Além disso, nos termos da Cláusula 19ª, a concessionária ainda tem a obrigação, dentre outras, de efetuar as desocupações e instituir as servidões administrativas e construir um centro de controle operacional.

Do lado do Poder Público, a principal obrigação está prevista na Cláusula 12ª e diz respeito ao aporte público, que deverá ocorrer na medida em que se verificarem determinados eventos previstos no contrato. Ademais, nos termos da Cláusula 20ª, ainda possui a obrigação de fixar e rever a tarifa do pedágio, assegurado o reequilíbrio econômico-financeiro, e promover a autuação dos usuários inadimplentes.


– Os ajustes feitos no edital podem ser considerados bem-sucedidos, dada a participação de quatro interessados no leilão do rodoanel? Ou a acirrada disputa indica que o governo deixou dinheiro na mesa e que poderia ter se comprometido a investir menos ou prever menos possibilidades para a devolução antecipada da concessão?

Claudio Pieruccetti: Essa é uma pergunta para a qual possivelmente não há uma resposta exata, e certamente contará com variações a depender dos conceitos que cada analista possui a respeito de serviços públicos, em especial a concessão de serviços públicos.

De minha parte, penso que em se tratando de serviços públicos o viés principal do Poder Público deve ser o de universalizar os serviços (termo inclusive expressamente inserido no marco legal do saneamento), fornecendo ao cidadão a melhor qualidade de vida possível. Não por outra razão, a Lei de Concessões possui um capítulo específico para tratar do “serviço adequado”.

No caso do Rodoanel, há de se levar em conta que as obras de instalação tiveram início nos anos 90. Ou seja, é um projeto que se arrasta há aproximadamente 30 anos sem que tenha sido concluído. Além disso, tenha-se em mente que, especificamente no que diz respeito ao Trecho Norte, o Governo de São Paulo desistiu da tentativa de realizar a licitação no ano passado por falta de interesse do setor privado, o que provavelmente ocorreu diante do cenário econômico, que já apresentava uma alta taxa de juros e ainda tinha pela frente o processo eleitoral para a Presidência da República.

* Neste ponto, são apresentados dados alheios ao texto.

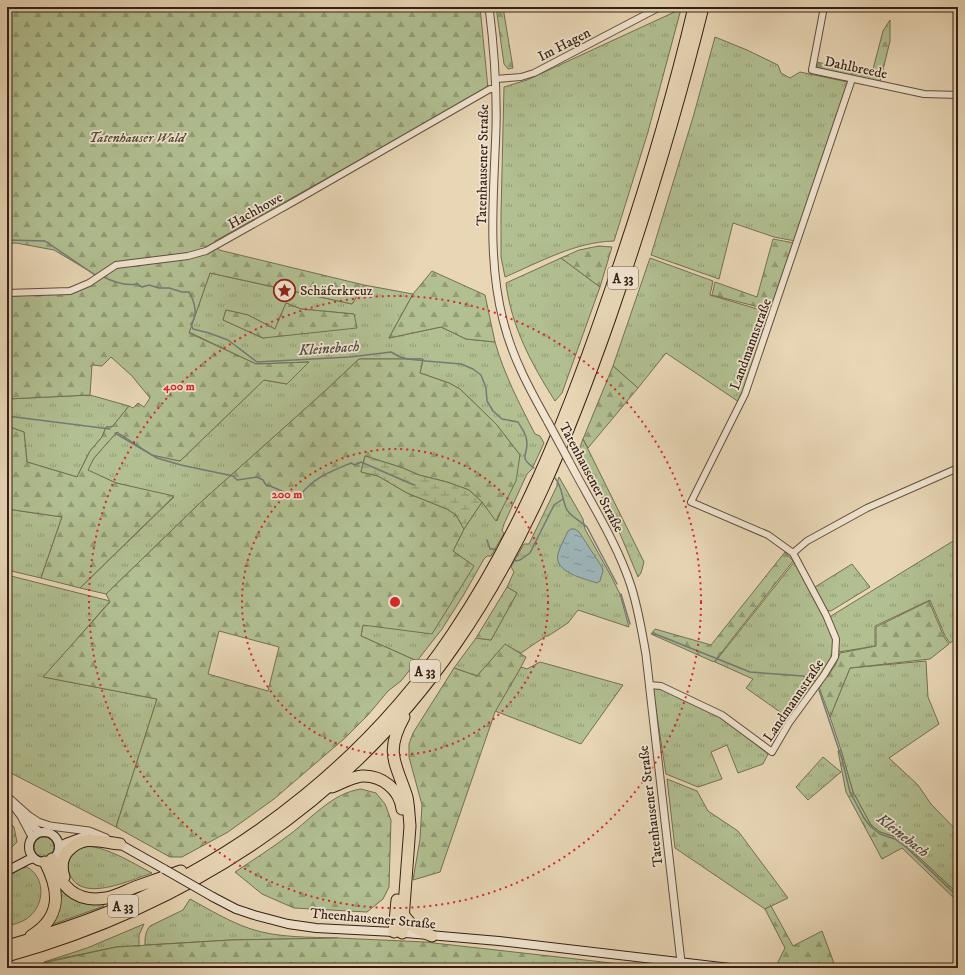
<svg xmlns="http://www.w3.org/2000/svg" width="965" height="975" font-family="'IM FELL DW Pica',serif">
  <defs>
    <pattern id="grass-tufts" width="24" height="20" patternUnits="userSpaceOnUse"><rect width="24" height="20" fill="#b1bf91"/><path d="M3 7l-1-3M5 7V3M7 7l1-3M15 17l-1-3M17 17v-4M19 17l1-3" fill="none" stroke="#919b75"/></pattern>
    <pattern id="forest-firs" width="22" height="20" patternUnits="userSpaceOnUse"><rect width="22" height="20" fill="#b1bf91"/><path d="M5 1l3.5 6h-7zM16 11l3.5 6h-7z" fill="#919b75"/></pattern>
    <pattern id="wetland-marsh" width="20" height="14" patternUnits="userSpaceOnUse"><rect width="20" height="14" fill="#b1bf91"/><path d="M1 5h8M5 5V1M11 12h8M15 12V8" fill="none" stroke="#919b75"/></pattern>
    <pattern id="water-ripples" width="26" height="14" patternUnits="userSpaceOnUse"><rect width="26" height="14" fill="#9eb6ba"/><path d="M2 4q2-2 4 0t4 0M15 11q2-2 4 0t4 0" fill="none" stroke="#829496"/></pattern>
  </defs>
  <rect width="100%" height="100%" fill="#e8d6b5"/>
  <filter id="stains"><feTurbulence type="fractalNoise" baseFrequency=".005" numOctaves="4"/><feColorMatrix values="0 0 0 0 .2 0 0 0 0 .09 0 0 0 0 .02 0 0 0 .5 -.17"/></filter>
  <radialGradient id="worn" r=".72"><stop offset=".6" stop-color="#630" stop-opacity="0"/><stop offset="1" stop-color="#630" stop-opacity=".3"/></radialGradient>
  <path fill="url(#grass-tufts)" stroke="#737054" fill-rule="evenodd" d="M681,9L648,132L614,241C575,242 540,262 505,277L501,257V214L504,87L527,80Z
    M715,37L747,50L778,65L781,73L790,78L800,72L848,82L795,241L774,237L733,223L719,279L651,255L694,114Z
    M561,258L600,287L562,393L555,401C532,365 511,326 506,283Z
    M650,258L713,281L710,295L771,313L739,402L666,353L638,388L613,366Z
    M210,273L352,304L364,285L413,294L389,338L441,327L466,339L495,342C504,374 519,403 535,434L540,436L544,443L532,469L527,474L504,524L502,531L504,533L491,556H487L484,559L463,596L442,629L417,661L361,636L363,624L474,566L453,551L464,529L482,502L497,521L520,455L496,424L460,389L449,383L420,373L423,359H359L325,391L200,503L106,594L80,588L174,497L116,483L87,470L94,458L117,432L152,455L180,461L264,380L287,384L309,362L256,364L189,332ZM286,303L301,309L354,314L263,338L223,320L226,310L248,315L275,329Z
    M90,395L129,406L112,427H106L102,437L90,451L77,477L27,462L24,432L7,426V399Z
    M583,439L644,562L641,573L638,577L621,536L579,450Z
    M559,477L583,519L585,529L611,576L620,594L629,627L578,610L568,623L548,636H546L521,653L505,645L477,676L454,668L476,638L491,640L517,593L507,587L514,572L511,567L524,544H529L557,486V483Z
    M7,509L62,517L41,578L7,570Z
    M958,538V638L950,643L945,636L930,600L875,626V646L839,652L838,641L830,620L831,616Z
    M795,561L834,638V656L790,719L746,688L753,679L715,662Z
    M852,564L870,587L831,611L825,610L815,587Z
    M7,575L110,601L44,677L157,699L116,827L7,771Z
    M926,661L928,697L939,724L889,758L918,785L931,804L958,832V894L907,846L896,837L880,832L871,825L853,792L841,750L830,717L850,668Z
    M540,662L623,685L581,744L495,711L521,667L527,669Z
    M658,687L721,717L768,754L763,764L738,773L727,745L711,752L722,779L698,787L666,774L653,690Z
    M823,757L841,772L808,800L796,787Z
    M667,779L697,791L708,811L738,831L788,898L765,909L675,848Z
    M34 847a10 10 0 1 1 20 0a10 10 0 1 1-20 0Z
    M82,846C105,845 132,863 152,873C130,880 75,907 68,868C66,858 75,851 82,846Z
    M27,867C45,877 45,903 30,916C24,922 15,924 7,926V877L22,868Z
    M56,879L102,904L104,906L51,925Z
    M190,899C210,910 230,922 251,929C278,938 310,937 338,938L231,940L145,945C145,938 145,932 150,926L183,910Z
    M144,924L139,935V946L116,947L44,962L87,948Z"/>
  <path fill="url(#forest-firs)" stroke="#737054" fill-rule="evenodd" d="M7,7H480L488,88L215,241L219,250L364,285L352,304L210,273L189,333L256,364L309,362L287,384L264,380L180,461L152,455L117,432L94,458L88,470L116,483L174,496L80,588L41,578L62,517L7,509V426L24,432L27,462L77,477L90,451L102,437L106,427H112L129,406L133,408L138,403L144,407L150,398L132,376L111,357L102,366L92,365L90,395L7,399V291L70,289L85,283L96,275L54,250L16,243L7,244Z
    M496,7H503L513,68L508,69L504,64Z
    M890,20V41L880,82L816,67V62L872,73L883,31Z
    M773,239L794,243L770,310L712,295L715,282L757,297Z
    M599,246L612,247L600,287L561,258L579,250Z
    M432,271L485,295L495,342L466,339L441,327L389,338L413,294Z
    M286,303L301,309L354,314L357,328L263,338L223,320L226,310L248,315L275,329Z
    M359,359H423L420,373L449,383L460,389L496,424L520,455L516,481L496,521L482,502L469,490L447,482L419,475L403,468L365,456L361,472L378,476L407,493L447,509L456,515L464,529L453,551L474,566L432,634L363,625L361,636L417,661L401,681L388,691L368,715L345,738L274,799L228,832L182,857H170L116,827L157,699L43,677L110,602L106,594L200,503L325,391ZM219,631L279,647L268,691L208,674Z
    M613,366L638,388L588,448L583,439Z
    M785,552L793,561L714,662L651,634L655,629L711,645Z
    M507,587L517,593L491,640L476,638Z
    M929,601L944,637L949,644L930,659L850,668L830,717L819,687L835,666L840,653L876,646V627Z
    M505,644L526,657L521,667L495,712L440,872L413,880L420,839L422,805L409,757V744L413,733L454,668L477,676Z
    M841,750L853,792L871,825L880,832L896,837L907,846L958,894V902L902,848L882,859L846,792L838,751Z
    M361,789L376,793L385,804L391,820L389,887L383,899L367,912L294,908L262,894L235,872C253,860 272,848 289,835C311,819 332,793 361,789Z
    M7,820L14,827L17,842L7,852Z
    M771,906L793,946L822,931L835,966H884V968H803L777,964L785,948L765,909Z
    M338,938L425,942L656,968H21L116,947L231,940Z"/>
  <path fill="url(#wetland-marsh)" stroke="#737054" d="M365,456L403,468L419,475L447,482L469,490L482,502L464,529L456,515L447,509L407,493L378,476L361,472Z"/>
  <path fill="url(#water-ripples)" stroke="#747a78" d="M571,529H575L579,532L602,567L603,571L600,581L597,583C585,579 553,572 558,554C560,546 565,538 568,531Z"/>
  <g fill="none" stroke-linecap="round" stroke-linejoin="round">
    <path stroke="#747a78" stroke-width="1.5" d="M7,240L45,241L95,275
      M102,276C113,282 125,286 137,284L142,287L149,285L159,288H169L182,292H189C195,302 198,315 191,324L193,329L209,333L228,340L257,362L350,357L391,352L400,357L408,359L426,361L461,364L473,369L481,375L486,388L487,401L493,411L502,419L518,422C522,429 527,434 527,443C527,457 519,457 534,468
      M7,416L110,429
      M115,433L157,458L181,465L233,476L237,480L257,477L263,480L266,485L270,486L282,491L288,496H300C312,478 332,471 351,463L355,465L361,462L414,485
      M555,478C562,486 562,498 566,508C570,517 580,520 587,527L617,584
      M487,540L490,549H494L498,551
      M512,558L516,561L520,560L530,553L554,505L563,499
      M621,594L630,624
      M653,633L750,672L803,676L815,681
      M819,690L842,759L850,792L864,818L870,826L880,834L895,839L906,847L958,897"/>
    <defs>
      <path id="minor" d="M824,7L812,70L924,94L958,95
        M496,79L521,77L534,73L660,7
        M7,293L70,291L89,283L116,265L188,256L206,251L295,201L490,89H496
        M793,553L768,535L691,502L745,394L852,79
        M649,685L661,686L722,715L772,752L789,723L824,675L835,657L836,639L826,615L793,553L807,541L867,508L958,468"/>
      <path id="tertiary" d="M489,7C494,47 497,87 496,128C494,191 487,258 503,320C512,357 530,390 548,422
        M569,461C590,501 617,543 631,586C638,608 642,631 646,655L681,962
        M10,799L29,816L38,822L50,826L89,831L106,838
        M15,808L21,816L32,837
        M26,818L35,828L40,832"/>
      <path id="secondary" d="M29 847a15 15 0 1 1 30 0a15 15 0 1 1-30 0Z
        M116,842L164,869
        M59,847L66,843L85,836
        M7,871L28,860L34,858
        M213,897L236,909L254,915L288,924L316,928L394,932L499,941L730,968"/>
      <path id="motorway" d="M332,787C342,783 352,777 362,776C382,775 400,790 402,809
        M52,859C60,887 76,903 106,898C117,896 127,890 138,886C152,881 167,876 181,871
        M64,877C61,868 61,859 68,851C84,834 100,842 120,844
        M403,914C412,927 417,930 432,936
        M394,932L397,900
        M402,933L410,826C409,816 409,807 407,797C396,763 384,753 404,717
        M31,936C62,917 60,891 45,862
        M7,946C45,935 82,923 118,908C252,852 372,754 453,633C520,534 565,422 604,309C639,210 670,109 694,7
        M7,956C189,905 347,802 455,645C524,546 570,432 610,318C645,216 677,112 703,7"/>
    </defs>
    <use href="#minor" stroke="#624e3e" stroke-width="8"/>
    <use href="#tertiary" stroke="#624e3e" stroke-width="9"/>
    <use href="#secondary" stroke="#352016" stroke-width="10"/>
    <use href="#motorway" stroke="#352016" stroke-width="13"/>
    <use href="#minor" stroke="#f0e4cf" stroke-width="6"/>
    <use href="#tertiary" stroke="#f0e4cf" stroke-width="7"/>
    <use href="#secondary" stroke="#f0e4cf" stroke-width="8"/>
    <use href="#motorway" stroke="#e8d6b5" stroke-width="11"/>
    <defs>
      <path id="tertiary-bridge" d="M548,422L569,461"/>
      <path id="secondary-bridge" d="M164,869L213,897"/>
    </defs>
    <use href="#tertiary-bridge" stroke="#624e3e" stroke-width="9" stroke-linecap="butt"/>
    <use href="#secondary-bridge" stroke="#352016" stroke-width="10" stroke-linecap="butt"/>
    <use href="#tertiary-bridge" stroke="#f0e4cf" stroke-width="7"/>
    <use href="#secondary-bridge" stroke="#f0e4cf" stroke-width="8"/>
  </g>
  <g fill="none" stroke="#d62828" stroke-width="2" stroke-dasharray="2 4">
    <circle cx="395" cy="602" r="153"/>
    <circle cx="395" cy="602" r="306"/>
  </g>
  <defs>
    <symbol id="sight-ring" viewBox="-11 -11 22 22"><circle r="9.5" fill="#f0e4cf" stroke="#8f2418" stroke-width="1.5"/><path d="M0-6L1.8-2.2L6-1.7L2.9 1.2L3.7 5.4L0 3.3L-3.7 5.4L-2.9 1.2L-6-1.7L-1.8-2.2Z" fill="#8f2418"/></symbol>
  </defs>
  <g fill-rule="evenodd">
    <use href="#sight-ring" x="272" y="278" width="25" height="25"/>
  </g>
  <g text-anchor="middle" stroke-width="3.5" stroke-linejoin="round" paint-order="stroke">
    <g fill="#f0e4cf" stroke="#6d5b4e" stroke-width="1">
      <rect x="608" y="267" width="30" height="22" rx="3"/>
      <rect x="410" y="660" width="30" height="22" rx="3"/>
      <rect x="108" y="895" width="30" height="22" rx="3"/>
    </g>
    <g font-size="13" font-weight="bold" fill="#352016">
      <text x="623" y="283">A 33</text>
      <text x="425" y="676">A 33</text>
      <text x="123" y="911">A 33</text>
    </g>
    <g font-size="14" fill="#352016" stroke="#f0e4cf">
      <text transform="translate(564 44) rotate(-27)" y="5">Im Hagen</text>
      <text transform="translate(856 67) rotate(12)" y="5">Dahlbreede</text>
      <text transform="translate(482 165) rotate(-89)" y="5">Tatenhausener Straße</text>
      <text transform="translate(255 210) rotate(-29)" y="5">Hachhowe</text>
      <text transform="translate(750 344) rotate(-70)" y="5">Landmannstraße</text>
      <text transform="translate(592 477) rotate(62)" y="5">Tatenhausener Straße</text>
      <text transform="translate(793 700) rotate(-56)" y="5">Landmannstraße</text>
      <text transform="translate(650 806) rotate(-97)" y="5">Tatenhausener Straße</text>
      <text transform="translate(373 918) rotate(5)" y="5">Theenhausener Straße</text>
    </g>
    <g font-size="14" font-style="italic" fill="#544835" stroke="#f0e4cf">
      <text x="137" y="142">Tatenhauser Wald</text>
    </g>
    <g font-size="14" fill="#352016" stroke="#f0e4cf" text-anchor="start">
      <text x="300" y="295">Schäferkreuz</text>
    </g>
    <g font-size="15" font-style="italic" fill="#544d47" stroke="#f0e4cf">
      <text transform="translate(329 348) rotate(-4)" y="5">Kleinebach</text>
      <text transform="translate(903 835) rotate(38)" y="5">Kleinebach</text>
    </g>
  </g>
  <circle cx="395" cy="602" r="6" fill="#d62828" stroke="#f0e4cf" stroke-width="2"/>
  <g font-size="12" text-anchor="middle" font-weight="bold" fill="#d62828" stroke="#f0e4cf" stroke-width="3.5" stroke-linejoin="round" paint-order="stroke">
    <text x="179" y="390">400 m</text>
    <text x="287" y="498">200 m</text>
  </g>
  <rect width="965" height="975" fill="none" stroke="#e8d6b5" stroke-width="24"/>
  <rect x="8" y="8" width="949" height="959" fill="none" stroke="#352016" stroke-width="2"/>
  <rect x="12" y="12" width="941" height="951" fill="none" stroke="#352016"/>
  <rect width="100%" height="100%" filter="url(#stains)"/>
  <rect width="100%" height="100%" fill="url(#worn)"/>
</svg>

Nesse cenário, e considerando o impacto social da obra, especialmente na mobilidade urbana da cidade de São Paulo e de seu entorno, me parece correto o movimento do Poder Público de tornar o projeto mais atrativo para a iniciativa privada, sob pena de ser necessária a atuação direta mediante a contratação de uma obra pública (e não de um parceria público-privada), onde certamente o custo seria bem maior.


– A existência de um prazo de doze meses para que a empresa vencedora avalie o real estado da estrutura e, em caso de necessidade, peça reequilíbrio econômico-financeiro do contrato pode ser uma solução interessante para atrair interessados concluir em obras paralisadas? Esse mecanismo é comum? Pode se tornar uma tendência?

Claudio Pieruccetti: Até onde tenho conhecimento essa não é uma modelagem usual, muito embora me pareça juridicamente viável. O que esse cenário pode eventualmente acarretar é uma litigiosidade já no início da execução do contrato, e pode trazer dificuldades para o parceiro privado uma vez que as discussões sobre reequilíbrio econômico-financeiro de contratos administrativos sempre apresenta muitas variáveis.

De todo modo, estabelecer previamente a possibilidade de apresentação de pleitos de reequilíbrio na hipótese de a situação real do local da obra não corresponder com aquela informada pelo Poder Público no momento da realização da licitação de fato traz um conforto para a iniciativa privada quando da mensuração dos riscos envolvidos no projeto e pode sim ser uma solução para atrair interessados, que em um cenário de juros altos sempre possuem a alternativa de recorrer a investimentos mais conservadores.

Se na prática a solução se mostrar efetiva, penso que ela pode sim se tornar uma tendência.